Sua versão mundana do Éden é uma espécie de “principado” do entretenimento para ricos aposentados, uma mistura de “Las Vegas, Miami e Dubai”, define. No papel, o projeto tem teatros com estrutura para receber espetáculos da Broadway, shopping centers de marcas de luxo, hotel de 40 andares, 2 mil apartamentos residenciais em 25 torres de 30 andares e estacionamento para 10 mil carros. Tem também 15 restaurantes temáticos à beira mar, berço de atracação para cruzeiros e marina para “300, 400 iates”, quase o número de sanduíches que Rosa vendia por dia no auge de sua primeira lanchonete.
O empresário ainda não tem dinheiro para tanto – o custo de construção é estimado em entre US$ 2,5 bilhões e US$ 3 bilhões.
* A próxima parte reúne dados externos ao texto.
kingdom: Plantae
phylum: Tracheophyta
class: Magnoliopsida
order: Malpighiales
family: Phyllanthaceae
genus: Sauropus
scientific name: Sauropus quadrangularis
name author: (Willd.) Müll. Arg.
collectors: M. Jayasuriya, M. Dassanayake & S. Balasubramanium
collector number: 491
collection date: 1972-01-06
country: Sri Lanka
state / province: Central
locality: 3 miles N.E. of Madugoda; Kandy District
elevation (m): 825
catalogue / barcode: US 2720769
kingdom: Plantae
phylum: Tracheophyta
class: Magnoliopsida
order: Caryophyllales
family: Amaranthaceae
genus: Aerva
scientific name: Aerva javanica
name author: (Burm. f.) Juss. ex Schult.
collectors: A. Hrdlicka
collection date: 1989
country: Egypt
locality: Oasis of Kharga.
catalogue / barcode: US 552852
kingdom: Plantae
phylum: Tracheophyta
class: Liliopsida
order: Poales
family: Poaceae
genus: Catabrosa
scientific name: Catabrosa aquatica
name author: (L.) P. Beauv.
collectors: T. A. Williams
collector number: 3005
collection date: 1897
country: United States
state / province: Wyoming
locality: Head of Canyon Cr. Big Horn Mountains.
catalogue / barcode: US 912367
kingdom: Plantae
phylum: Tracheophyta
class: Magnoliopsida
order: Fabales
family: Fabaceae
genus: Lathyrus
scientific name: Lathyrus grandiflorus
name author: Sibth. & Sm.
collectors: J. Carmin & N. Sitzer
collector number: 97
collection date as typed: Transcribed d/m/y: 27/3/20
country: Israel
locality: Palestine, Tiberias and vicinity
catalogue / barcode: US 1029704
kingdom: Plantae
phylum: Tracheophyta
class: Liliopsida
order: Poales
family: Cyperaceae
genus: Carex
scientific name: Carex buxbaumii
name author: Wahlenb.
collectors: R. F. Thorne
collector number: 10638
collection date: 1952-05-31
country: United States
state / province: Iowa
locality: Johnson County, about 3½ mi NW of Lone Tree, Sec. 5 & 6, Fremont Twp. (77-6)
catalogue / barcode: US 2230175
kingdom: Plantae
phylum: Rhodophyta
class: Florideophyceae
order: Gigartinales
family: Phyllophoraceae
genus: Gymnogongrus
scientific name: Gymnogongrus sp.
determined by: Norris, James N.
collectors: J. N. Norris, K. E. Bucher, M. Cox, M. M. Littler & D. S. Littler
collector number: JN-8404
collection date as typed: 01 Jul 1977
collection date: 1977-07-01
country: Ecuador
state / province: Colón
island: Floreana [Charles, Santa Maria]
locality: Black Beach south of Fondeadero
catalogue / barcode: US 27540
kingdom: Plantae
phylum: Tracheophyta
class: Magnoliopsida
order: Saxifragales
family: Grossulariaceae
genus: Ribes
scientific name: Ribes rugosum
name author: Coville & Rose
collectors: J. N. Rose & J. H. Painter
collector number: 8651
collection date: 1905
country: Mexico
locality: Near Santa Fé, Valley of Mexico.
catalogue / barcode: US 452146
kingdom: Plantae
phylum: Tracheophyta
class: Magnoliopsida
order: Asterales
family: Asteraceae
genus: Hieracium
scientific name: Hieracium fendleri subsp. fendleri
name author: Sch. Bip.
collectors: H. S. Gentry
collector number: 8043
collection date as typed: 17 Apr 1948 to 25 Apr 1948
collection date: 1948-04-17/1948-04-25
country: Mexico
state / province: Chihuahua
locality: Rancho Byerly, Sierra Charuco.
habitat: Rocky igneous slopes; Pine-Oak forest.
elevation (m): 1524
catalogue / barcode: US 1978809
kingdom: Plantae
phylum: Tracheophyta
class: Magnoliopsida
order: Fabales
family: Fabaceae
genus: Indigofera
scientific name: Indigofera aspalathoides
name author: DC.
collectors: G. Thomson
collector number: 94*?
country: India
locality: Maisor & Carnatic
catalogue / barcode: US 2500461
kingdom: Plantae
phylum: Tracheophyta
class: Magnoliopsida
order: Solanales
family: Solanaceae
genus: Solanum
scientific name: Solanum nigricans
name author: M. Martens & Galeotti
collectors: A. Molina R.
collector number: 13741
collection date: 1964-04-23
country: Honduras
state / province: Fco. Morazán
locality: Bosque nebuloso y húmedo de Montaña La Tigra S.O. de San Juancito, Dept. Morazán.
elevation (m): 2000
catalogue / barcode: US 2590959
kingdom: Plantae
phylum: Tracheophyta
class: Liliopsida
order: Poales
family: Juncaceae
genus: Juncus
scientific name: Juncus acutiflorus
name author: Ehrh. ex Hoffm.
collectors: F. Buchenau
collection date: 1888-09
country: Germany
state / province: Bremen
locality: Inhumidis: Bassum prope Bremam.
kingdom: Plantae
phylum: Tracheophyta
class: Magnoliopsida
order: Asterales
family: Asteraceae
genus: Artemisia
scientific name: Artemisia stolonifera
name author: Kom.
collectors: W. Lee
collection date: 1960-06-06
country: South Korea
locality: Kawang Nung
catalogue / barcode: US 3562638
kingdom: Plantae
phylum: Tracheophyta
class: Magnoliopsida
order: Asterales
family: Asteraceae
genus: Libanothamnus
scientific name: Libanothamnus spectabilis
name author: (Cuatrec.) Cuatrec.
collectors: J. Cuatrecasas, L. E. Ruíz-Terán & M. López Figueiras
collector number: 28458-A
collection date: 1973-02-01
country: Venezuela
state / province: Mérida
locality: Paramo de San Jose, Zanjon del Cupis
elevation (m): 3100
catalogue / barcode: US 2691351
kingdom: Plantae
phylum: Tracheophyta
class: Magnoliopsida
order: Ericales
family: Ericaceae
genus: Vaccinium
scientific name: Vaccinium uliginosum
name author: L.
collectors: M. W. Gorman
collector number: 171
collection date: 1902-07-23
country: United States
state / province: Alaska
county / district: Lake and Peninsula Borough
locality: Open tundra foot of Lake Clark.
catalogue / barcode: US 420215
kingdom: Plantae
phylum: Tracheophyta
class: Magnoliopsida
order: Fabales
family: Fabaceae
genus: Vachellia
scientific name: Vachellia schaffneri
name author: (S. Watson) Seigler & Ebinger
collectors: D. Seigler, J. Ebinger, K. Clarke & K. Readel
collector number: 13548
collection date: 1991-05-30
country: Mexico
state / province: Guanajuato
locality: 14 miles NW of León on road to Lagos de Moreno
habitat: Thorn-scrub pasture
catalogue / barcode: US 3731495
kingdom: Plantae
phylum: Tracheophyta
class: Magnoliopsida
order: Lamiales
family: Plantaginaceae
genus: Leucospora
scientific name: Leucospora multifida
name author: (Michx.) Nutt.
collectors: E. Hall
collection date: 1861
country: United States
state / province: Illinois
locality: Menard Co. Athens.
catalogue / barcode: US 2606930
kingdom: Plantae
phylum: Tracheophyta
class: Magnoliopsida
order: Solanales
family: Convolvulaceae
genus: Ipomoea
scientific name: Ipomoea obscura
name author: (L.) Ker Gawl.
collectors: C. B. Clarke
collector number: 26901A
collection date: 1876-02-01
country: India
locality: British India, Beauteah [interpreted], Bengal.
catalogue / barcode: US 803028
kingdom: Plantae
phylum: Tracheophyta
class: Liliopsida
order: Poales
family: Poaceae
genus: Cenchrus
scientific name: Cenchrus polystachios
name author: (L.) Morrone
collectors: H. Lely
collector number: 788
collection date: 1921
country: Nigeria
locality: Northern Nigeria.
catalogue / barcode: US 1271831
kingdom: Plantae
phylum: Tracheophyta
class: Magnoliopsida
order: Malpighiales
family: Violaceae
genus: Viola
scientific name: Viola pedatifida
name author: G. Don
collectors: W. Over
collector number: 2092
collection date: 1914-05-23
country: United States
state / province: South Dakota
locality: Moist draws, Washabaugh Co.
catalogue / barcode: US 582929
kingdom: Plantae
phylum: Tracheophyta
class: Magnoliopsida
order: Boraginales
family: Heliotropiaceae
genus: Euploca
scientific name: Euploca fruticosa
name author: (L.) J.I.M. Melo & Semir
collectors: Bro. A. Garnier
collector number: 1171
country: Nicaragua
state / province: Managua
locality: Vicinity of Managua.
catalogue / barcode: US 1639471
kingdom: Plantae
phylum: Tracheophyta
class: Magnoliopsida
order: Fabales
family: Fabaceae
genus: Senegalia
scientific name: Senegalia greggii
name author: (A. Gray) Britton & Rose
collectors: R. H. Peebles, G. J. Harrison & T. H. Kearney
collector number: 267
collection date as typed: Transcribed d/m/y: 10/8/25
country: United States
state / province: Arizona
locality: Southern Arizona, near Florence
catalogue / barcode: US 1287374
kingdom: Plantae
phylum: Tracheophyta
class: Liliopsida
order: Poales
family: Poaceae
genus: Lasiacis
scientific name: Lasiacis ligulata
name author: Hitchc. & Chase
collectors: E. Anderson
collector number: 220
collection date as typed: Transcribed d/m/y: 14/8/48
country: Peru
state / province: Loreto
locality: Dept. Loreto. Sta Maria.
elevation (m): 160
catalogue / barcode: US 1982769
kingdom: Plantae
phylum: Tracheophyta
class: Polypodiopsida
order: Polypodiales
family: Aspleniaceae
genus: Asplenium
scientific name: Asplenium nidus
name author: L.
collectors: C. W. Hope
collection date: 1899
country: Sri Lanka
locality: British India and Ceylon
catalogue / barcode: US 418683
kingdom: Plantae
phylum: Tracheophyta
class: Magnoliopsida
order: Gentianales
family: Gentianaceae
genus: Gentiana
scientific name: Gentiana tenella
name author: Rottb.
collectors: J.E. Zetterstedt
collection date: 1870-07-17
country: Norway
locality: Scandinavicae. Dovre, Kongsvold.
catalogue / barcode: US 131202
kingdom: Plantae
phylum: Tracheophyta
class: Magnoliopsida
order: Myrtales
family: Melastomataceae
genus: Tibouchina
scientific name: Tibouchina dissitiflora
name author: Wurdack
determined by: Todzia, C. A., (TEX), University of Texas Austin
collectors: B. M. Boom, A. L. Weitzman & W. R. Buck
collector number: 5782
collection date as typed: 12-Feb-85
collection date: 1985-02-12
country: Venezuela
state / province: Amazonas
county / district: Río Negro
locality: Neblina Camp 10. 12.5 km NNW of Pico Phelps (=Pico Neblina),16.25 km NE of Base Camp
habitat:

No ano passado, sua construtora teve receita de cerca de R$ 100 milhões, calcula. Mas acredita que o projeto é impactante o suficiente para atrair a maior parte de sua clientela tradicional, formada majoritariamente por empresários e agricultores dos estados do Sul. “Metade dos meus clientes são VIP. Vindos do Interior do Paraná”, brinca.
Reservado
Graciola, da FG Empreendimentos, é bem mais reservado. Seu filho Jean, sócio no negócio, é quem faz às vezes de porta-voz. Cabelos repartidos ao lado, impecavelmente penteados, Jean conta que no momento a empresa que comanda ao lado do pai está envolvida em um processo de profissionalização da gestão, que deverá estar concluído no ano que vem.
É parte de um projeto maior de expansão, que inclui a abertura de mercados emergentes no estado, como Lages, Indaial e Timbó; a entrada na área de prédios corporativos, em cidades como Blumenau, Balneário Camboriú e Itajaí; e a criação de uma nova marca, a NEO.G, para atuação em um segmento de renda intermediário, com apartamentos de até R$ 400 mil. Soa como o oposto do que pretende Rosa. Mas, como diz o fundador da Embraed, se não der certo, já valeu a pena.